Sep 12, 2014
Seventh Circuit Reinstates Wisconsin's Photo Voter ID Law 53 Days from Election Day
Updated - Scott Walker is trying to steal this election, and Republicans on the judiciary are happy to help.
A three-judge panel has stayed the federal court injunction against mandatory photo voter ID in Wisconsin, reinstating the photo voter ID law in a spectacular ruling.
"The State of Wisconsin may, if it wishes (and if it is appropriate under rules of state law), enforce the photo ID requirement in this November's elections. The appeals remain under advisement, and an opinion on the merits will issue in due course," the three Republican-appointed judges ordered.
Republicans do so wish.
Reports the Milwaukee Journal-Sentinel (Marley and Stein):
The appellate court said Friday that it was satisfied by changes imposed on the law by the Wisconsin Supreme Court in a separate decision earlier this year.
"This reduces the likelihood of irreparable injury, and it also changes the balance of equities and thus the propriety of federal injunctive relief. The panel has concluded that the state's probability of success on the merits of this appeal is sufficiently great that the state should be allowed to implement its law, pending further order of this court," the order reads.
The head of the state's election agency said Friday he would do everything possible to get the law back in place in time for the election — something agency officials previously said would be a challenge.
Hundreds of thousands of Wisconsin citizens do not have a photo voter ID, and the ruling will result in a sprint to the local DMV to obtain an ID.
Huge lines will also likely be a consequence of the ruling, due to Scott Walker and the GOP's shortening of the early voting period.
Politically, the judicial ruling is an active (dynamic) and not a static development, meaning the voter obstruction intent of Wisconsin Act 23 will likely produce a reaction among targeted demographics of the GOP, including minorities, college students, disaffected veterans, the elderly and the homeless.

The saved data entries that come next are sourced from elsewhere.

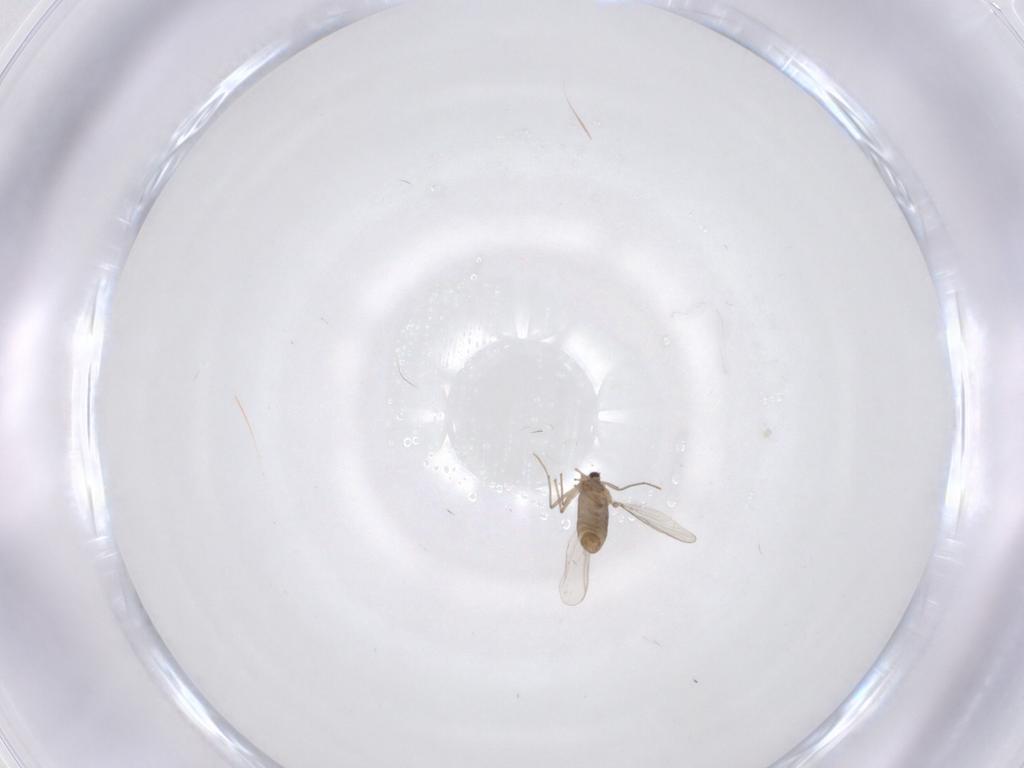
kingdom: Animalia
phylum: Arthropoda
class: Insecta
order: Diptera
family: Chironomidae
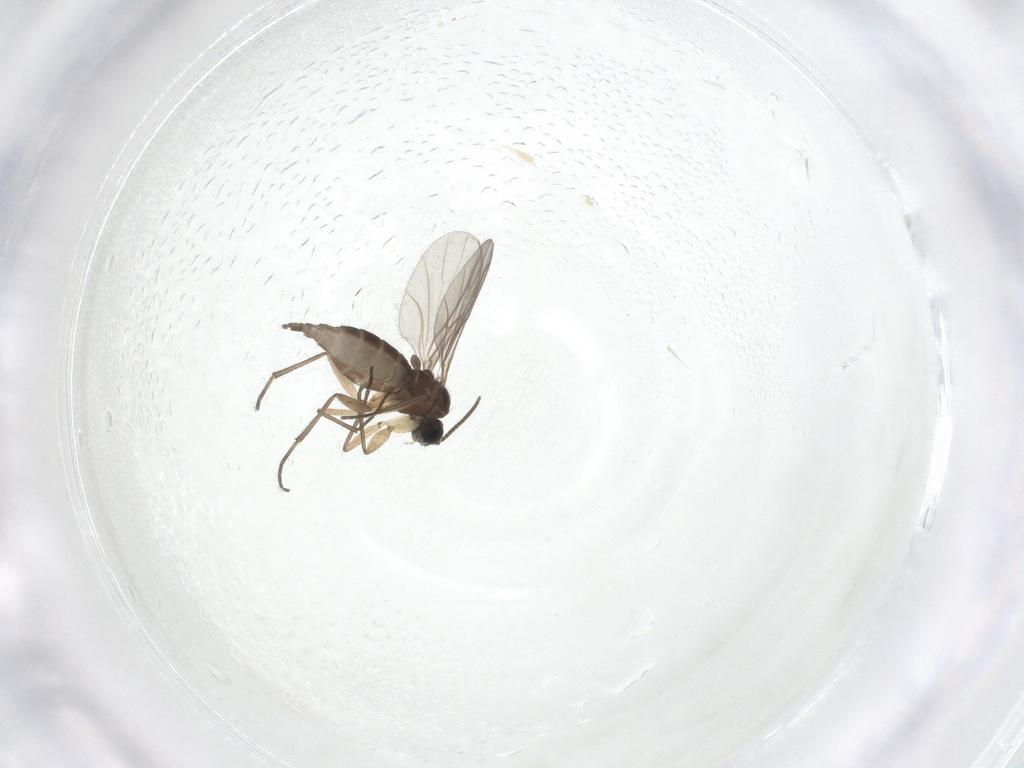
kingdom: Animalia
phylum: Arthropoda
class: Insecta
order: Diptera
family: Sciaridae
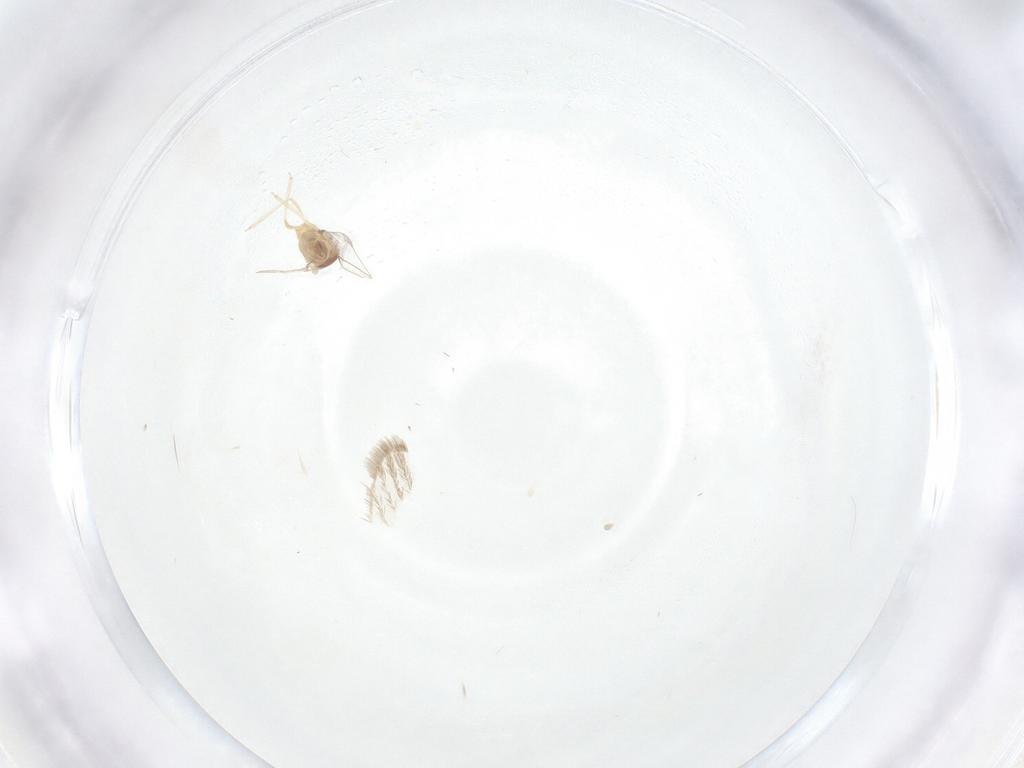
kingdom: Animalia
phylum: Arthropoda
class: Insecta
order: Diptera
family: Cecidomyiidae
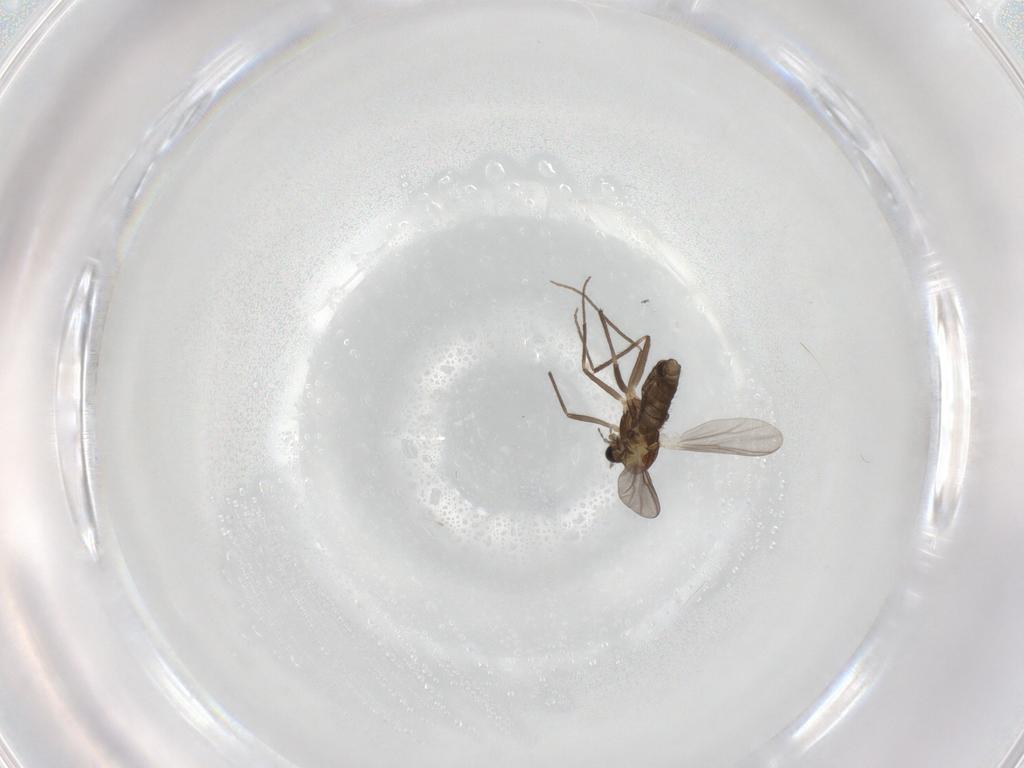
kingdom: Animalia
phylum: Arthropoda
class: Insecta
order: Diptera
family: Chironomidae
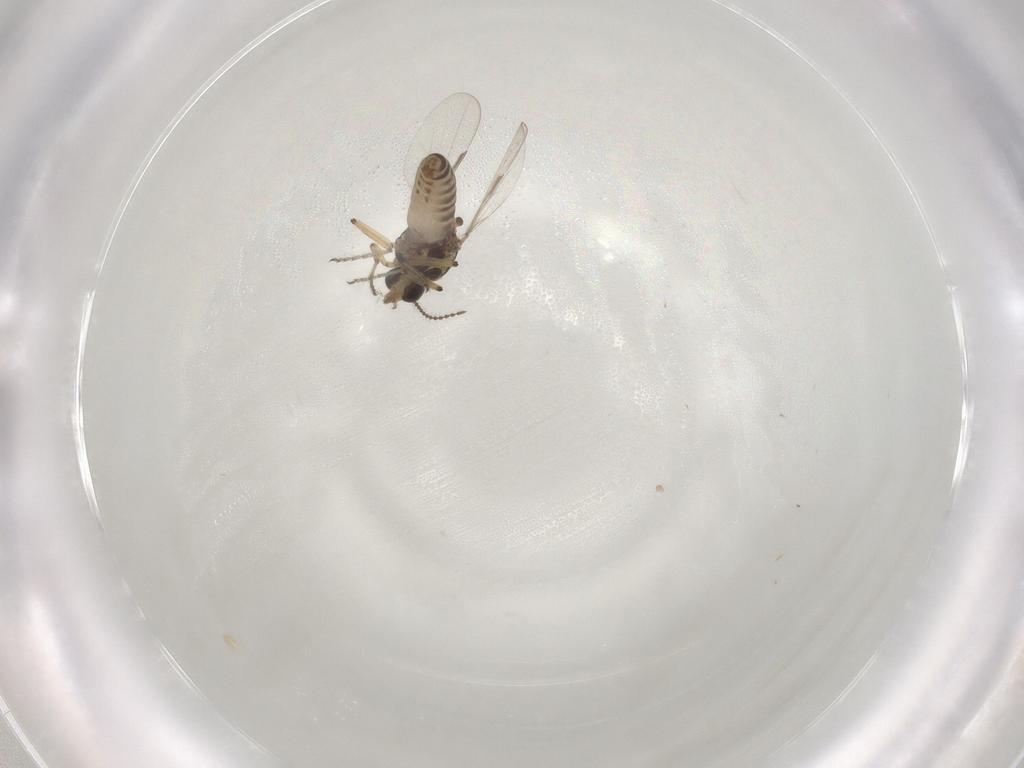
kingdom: Animalia
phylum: Arthropoda
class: Insecta
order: Diptera
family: Ceratopogonidae
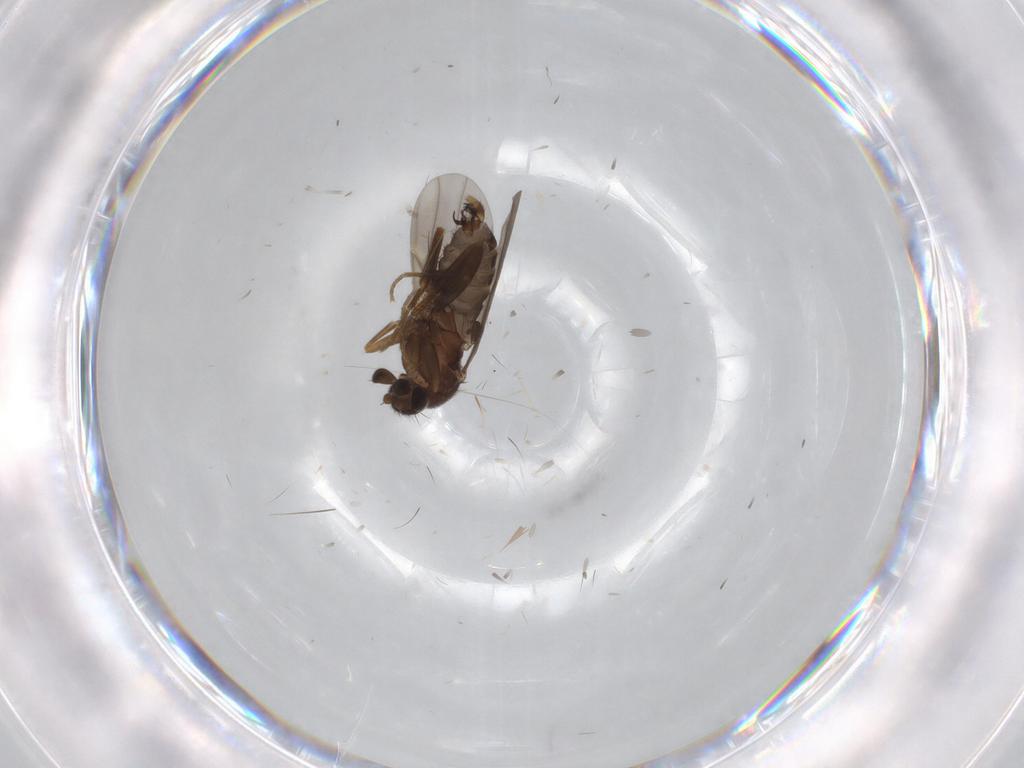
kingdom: Animalia
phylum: Arthropoda
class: Insecta
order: Diptera
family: Phoridae
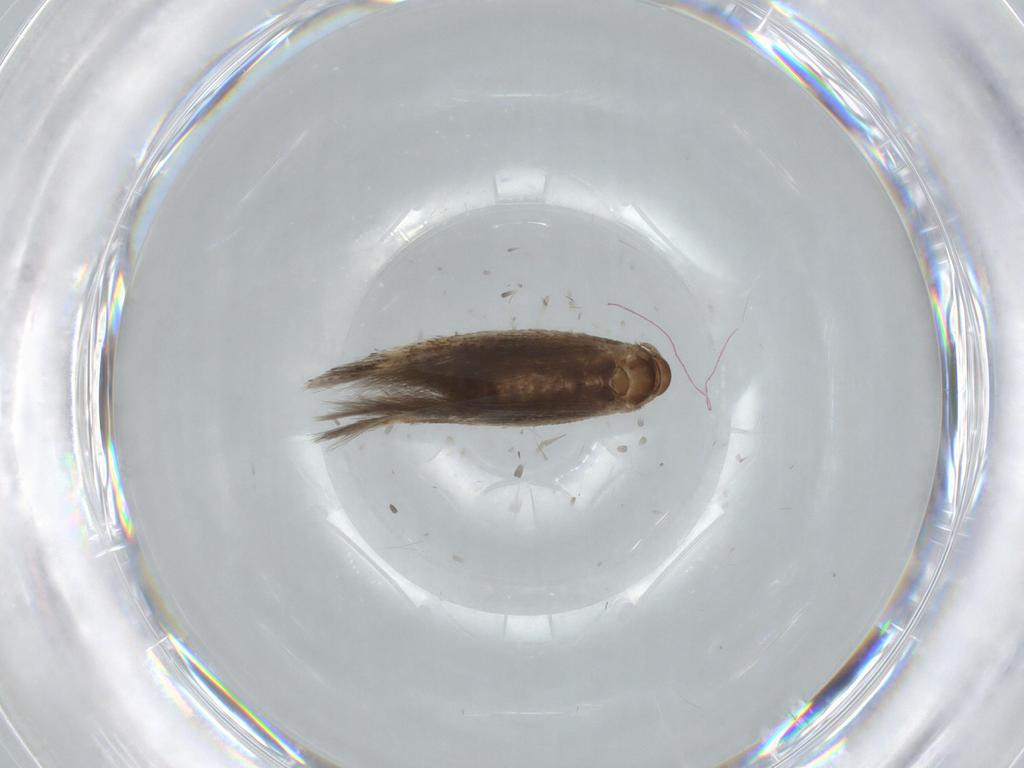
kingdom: Animalia
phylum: Arthropoda
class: Insecta
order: Lepidoptera
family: Elachistidae
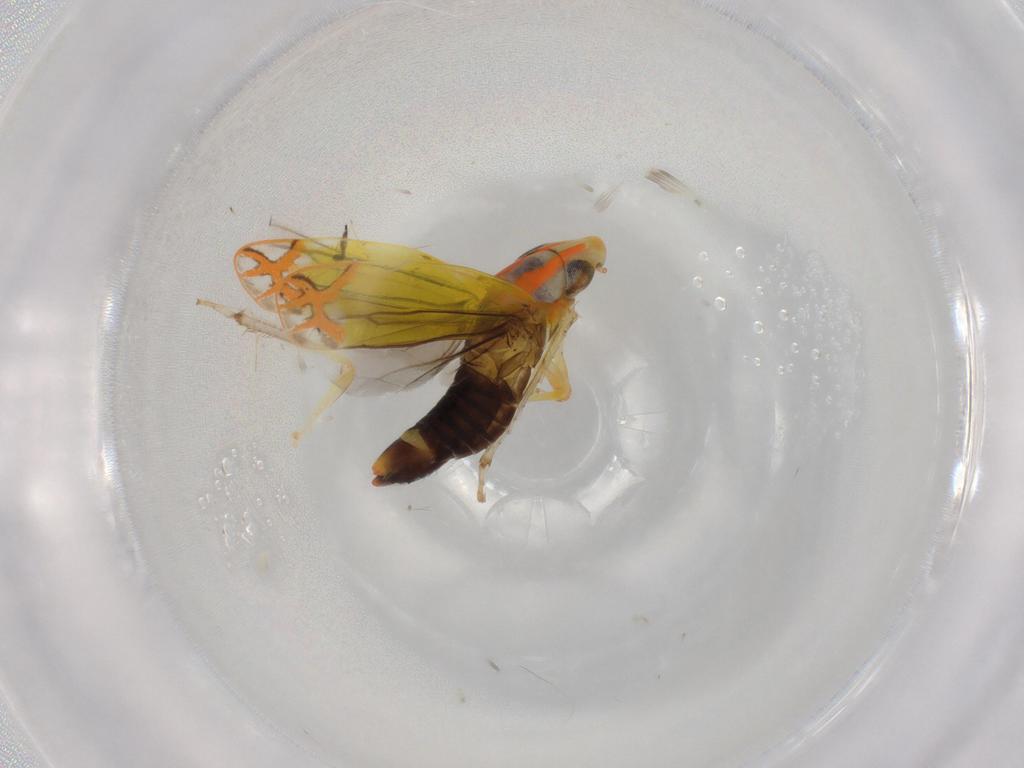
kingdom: Animalia
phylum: Arthropoda
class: Insecta
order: Hemiptera
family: Cicadellidae
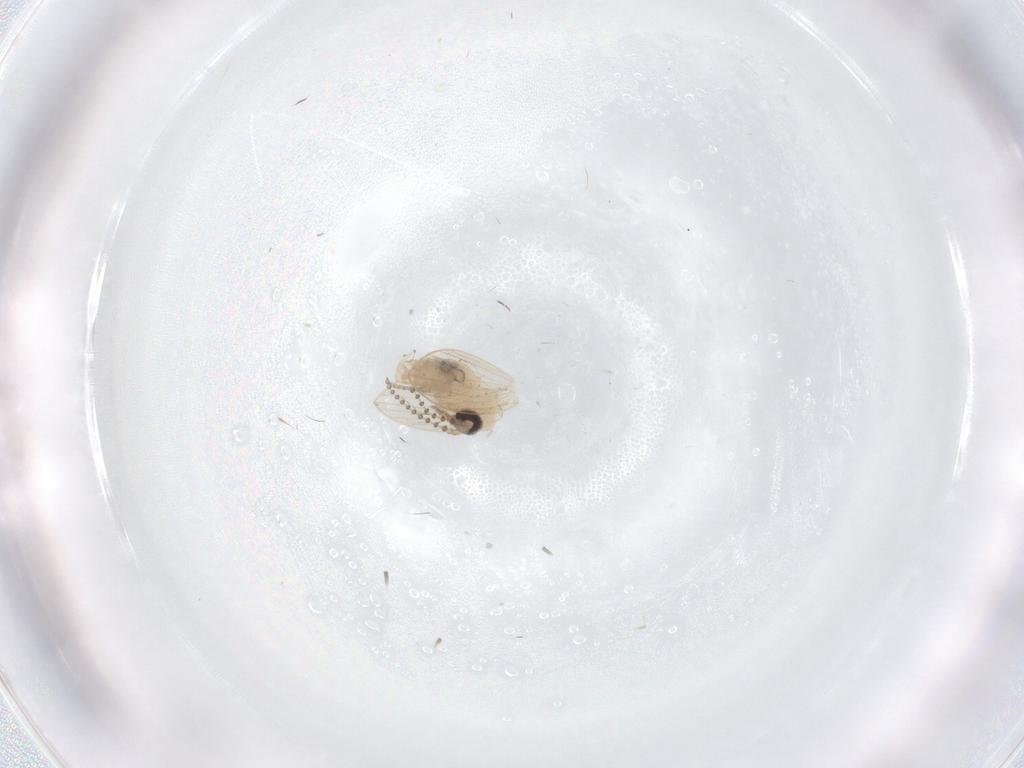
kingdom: Animalia
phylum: Arthropoda
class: Insecta
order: Diptera
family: Psychodidae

Confusion, long lines and frustration will be hallmarks of the November 4 Election Day, objective achieved by Scott Walker and the Republican Party.
United States Court of Appeals For the Seventh Circuit Chicago, Illinois 60604
September 12, 2014
FRANK H. EASTERBROOK, Circuit Judge
DIANE S. SYKES, Circuit Judge
JOHN DANIEL TINDER, Circuit Judge
Nos. 14-2058 and 14-2059
RUTHELLE FRANK, et al., Plaintiffs-Appellees,
SCOTT WALKER, in his official capacity as Governor of State of Wisconsin, et al., Defendants-Appellants.
Appeals from the United States District Court for the Eastern District of Wisconsin.
Nos. 11-CV-01128 and 12-CV-00185 Lynn Adelman, Judge.
LEAGUE OF UNITED LATIN AMERICAN CITIZENS OF WISCONSIN, et al., Plaintiffs-Appellees,
DAVID G. DEININGER, et al., Defendants-Appellants.
Case: 14-2059 Document: 65 Filed: 09/12/2014 Pages: 2
Nos. 14-2058 and 14-2059 Page 2
On August 21, 2014, this court issued an order providing that the motion for a stay would be considered by the panel assigned to decide the case on the merits. This order further provided that the state was free, in the interim, to implement the changes to the procedures for obtaining (or excusing reliance on) birth certificates, and similar documents, that the Supreme Court of Wisconsin adopted in Milwaukee Branch of NAACP v. Walker, 2014 WI 98 (July 31, 2014).
Having read the briefs and heard oral argument, this court now stays the injunction issued by the district court. The State of Wisconsin may, if it wishes (and if it is appropriate under rules of state law), enforce the photo ID requirement in this November’s elections.
The district court held the state law invalid, and enjoined its implementation, even though it is materially identical to Indiana’s photo ID statute, which the Supreme Court held valid in Crawford v. Marion County Election Board, 553 U.S. 181 (2008). It did this based on findings that it thought showed that Wisconsin did not need this law to promote an important governmental interest, and that persons of lower income (disproportionately minorities) are less likely to have driver’s licenses, other acceptable photo ID, or the birth certificates needed to obtain them, which led the court to hold that the statute violates §2 of the Voting Rights Act, 42 U.S.C. §1973.
After the district court’s decision, the Supreme Court of Wisconsin revised the procedures to make it easier for persons who have difficulty affording any fees to obtain the birth certificates or other documentation needed under the law, or to have the need for documentation waived. Milwaukee Branch of NAACP v. Walker, 2014 WI 98 (July 31, 2014). This reduces the likelihood of irreparable injury, and it also changes the balance of equities and thus the propriety of federal injunctive relief. The panel has concluded that the state’s probability of success on the merits of this appeal is sufficiently great that the state should be allowed to implement its law, pending further order of this court.
The appeals remain under advisement, and an opinion on the merits will issue in due course.